§ Text passage:

-------------------------

The Next Big Thing in golf comes in a small package. He's not the product of an American college juggernaut or fancy golf academy. He looks more like a member of the Brady Bunch than an elite, world-class player. Once you see Rory McIlroy let fly with a 300-yard drive or crisply smack an iron or deftly loft a pitch, there is little doubt this Northern Ireland youngster is the complete package, a player destined for success as was his idol, Tiger Woods.
"He has all the components to be the best player in the world," says Woods, the best player in the world. And Ernie Els, the three-time major winner and himself consistently among the world's best, has this to say: "I think we are looking at the next world No. 1 in him." What does McIlroy have to say about what people are saying about him: "You can't let those things sort of get into your head. But it's nice for those guys to say those things about me. It fills you with confidence that you're doing the right things. You still have to go out and play good golf at the end of the day."
McIlroy, all five foot, seven inches 160 pounds of him, has been playing plenty of good golf. At the age of 19 he won his first professional tournament, the 2009 Dubai Desert Classic.
That win, along with good steady play last season, helped him break into the Top 20 in the world golf rankings. As a result, he played in his first Masters Tournament as well as gracing Sports Illustrated's cover for the Masters preview. His surprisingly powerful swing emanates from an unimposing body, in the manner of the Wee Welshman, Ian Woosnam. That power, combined with a wicked short game, puts him decidedly on the trail of golf's elite.
Mark O'Meara, mentor to Tiger Woods as a teenager and young professional, knows what he is looking at. "He's better than Tiger was at 19," says O'Meara. "There's no reason why he can't win a major championship. He's got it." Where did he get it?
This tousled-hair 20-year-old, whose cap can barely contain his unruly locks, caught the golf bug growing up in Holywood, Northern Ireland, on the outskirts of Belfast. His father, Gerry, a scratch player, was a bar manager, his mother, Rosie, a worker at the 3M factory. Rory, their only child, who was hitting a ball with a cut down club at the age of two and was a junior member at the Holywood Golf Club at age eight, was winning big Irish amateur tournaments by age 15. He was so young, talented and dedicated to becoming a world-class player that his father started working three jobs to support his career and even built a 1,200-square-foot, flood-lit green in the family's backyard.

-------------------------

§ Supplied data:
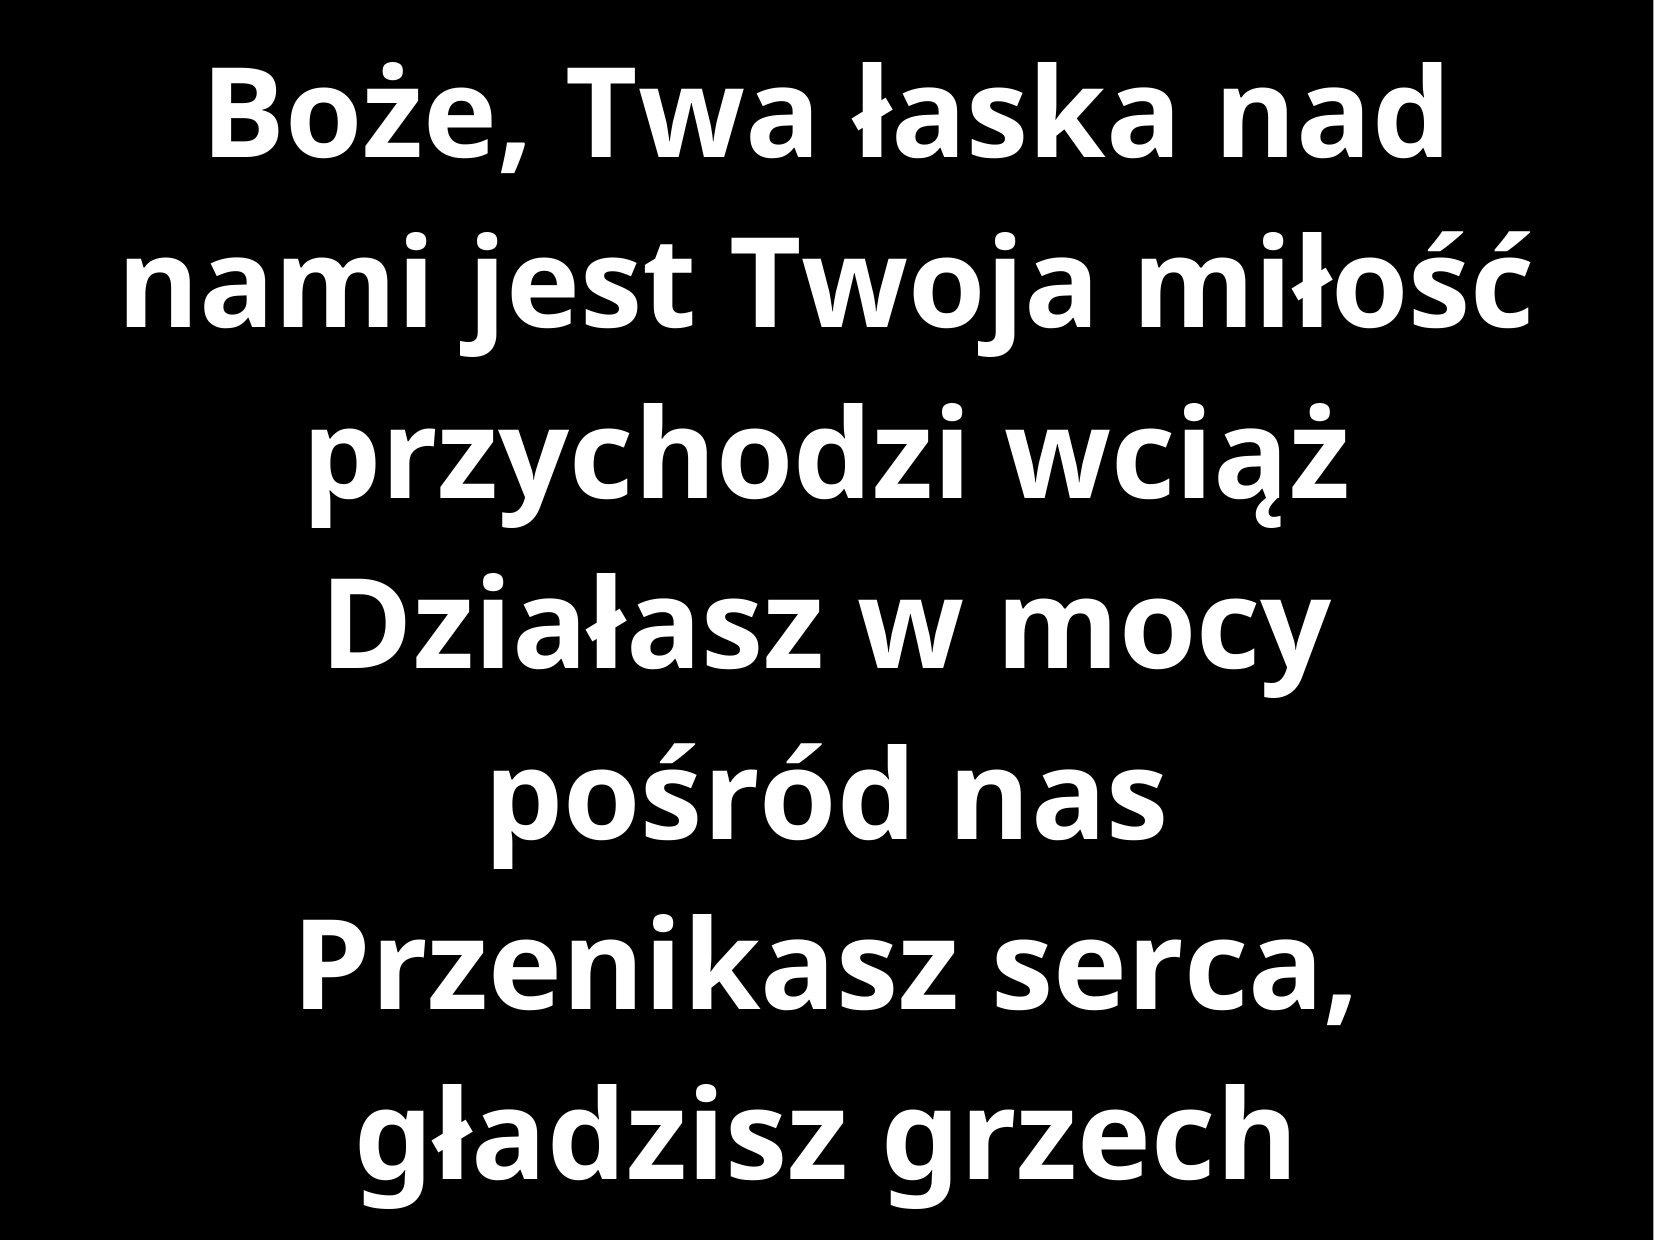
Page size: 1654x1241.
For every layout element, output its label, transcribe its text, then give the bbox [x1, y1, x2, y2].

-------------------------

§ The task: Reproduce the passage on Rory McIlroy starting at "The Next Big" and ending at "idol, Tiger Woods.", swapping "youngster" for "teenager".

§ The answer:
The Next Big Thing in golf comes in a small package. He's not the product of an American college juggernaut or fancy golf academy. He looks more like a member of the Brady Bunch than an elite, world-class player. Once you see Rory McIlroy let fly with a 300-yard drive or crisply smack an iron or deftly loft a pitch, there is little doubt this Northern Ireland teenager is the complete package, a player destined for success as was his idol, Tiger Woods.